::: DATA SHOWN
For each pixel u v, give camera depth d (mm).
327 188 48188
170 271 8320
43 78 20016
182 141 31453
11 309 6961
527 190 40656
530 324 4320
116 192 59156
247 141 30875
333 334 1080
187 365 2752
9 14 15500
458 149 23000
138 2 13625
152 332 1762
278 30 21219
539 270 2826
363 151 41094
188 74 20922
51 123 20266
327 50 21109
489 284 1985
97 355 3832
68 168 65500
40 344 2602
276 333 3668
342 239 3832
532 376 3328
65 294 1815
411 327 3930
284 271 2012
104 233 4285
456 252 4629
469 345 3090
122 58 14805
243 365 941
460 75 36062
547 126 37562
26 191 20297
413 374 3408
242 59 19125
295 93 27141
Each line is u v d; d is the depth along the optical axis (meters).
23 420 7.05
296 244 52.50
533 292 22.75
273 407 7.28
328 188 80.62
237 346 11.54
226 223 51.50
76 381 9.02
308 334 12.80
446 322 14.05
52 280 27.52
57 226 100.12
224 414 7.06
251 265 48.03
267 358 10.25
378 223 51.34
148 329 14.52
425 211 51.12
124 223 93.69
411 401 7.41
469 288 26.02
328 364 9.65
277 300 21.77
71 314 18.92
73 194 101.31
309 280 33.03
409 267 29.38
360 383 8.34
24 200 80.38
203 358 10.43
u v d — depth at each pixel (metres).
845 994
::::::
::: DATA SHOWN
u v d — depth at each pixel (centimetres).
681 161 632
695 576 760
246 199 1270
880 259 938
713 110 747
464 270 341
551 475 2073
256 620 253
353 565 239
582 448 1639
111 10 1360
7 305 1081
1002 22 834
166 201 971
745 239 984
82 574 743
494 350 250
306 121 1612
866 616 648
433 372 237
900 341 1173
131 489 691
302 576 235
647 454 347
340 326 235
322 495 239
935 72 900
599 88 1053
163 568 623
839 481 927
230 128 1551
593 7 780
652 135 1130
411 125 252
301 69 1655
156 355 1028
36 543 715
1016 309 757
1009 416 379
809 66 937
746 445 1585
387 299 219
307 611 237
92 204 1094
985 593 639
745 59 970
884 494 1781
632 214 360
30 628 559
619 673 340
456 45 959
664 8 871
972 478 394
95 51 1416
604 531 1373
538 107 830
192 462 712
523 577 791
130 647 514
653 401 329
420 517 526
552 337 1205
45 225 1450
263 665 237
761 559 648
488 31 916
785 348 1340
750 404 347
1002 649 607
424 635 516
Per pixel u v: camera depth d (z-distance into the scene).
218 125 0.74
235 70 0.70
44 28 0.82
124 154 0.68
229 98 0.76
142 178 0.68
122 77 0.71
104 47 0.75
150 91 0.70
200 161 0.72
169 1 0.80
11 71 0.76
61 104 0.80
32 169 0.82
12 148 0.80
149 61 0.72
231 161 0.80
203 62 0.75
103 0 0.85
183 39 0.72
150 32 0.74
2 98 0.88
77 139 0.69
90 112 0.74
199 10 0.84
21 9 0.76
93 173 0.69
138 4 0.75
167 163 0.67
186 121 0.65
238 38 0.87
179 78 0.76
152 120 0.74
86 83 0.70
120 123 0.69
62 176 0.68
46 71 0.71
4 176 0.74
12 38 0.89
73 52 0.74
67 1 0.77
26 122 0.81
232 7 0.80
::::::
::: DATA SHOWN
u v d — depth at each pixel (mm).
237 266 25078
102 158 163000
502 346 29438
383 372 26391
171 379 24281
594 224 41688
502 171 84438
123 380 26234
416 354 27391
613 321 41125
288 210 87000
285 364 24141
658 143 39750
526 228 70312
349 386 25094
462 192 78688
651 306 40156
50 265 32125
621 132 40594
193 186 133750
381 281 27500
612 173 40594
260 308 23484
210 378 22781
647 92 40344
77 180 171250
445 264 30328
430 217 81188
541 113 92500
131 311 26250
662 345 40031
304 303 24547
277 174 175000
::::::
DESCRIPTION OF THE TASK -> Reproduce exactly the lines above from the line with "613 321 41125" to the line with "277 174 175000", including both, and add nothing.

EXERCISE ANSWER ->
613 321 41125
288 210 87000
285 364 24141
658 143 39750
526 228 70312
349 386 25094
462 192 78688
651 306 40156
50 265 32125
621 132 40594
193 186 133750
381 281 27500
612 173 40594
260 308 23484
210 378 22781
647 92 40344
77 180 171250
445 264 30328
430 217 81188
541 113 92500
131 311 26250
662 345 40031
304 303 24547
277 174 175000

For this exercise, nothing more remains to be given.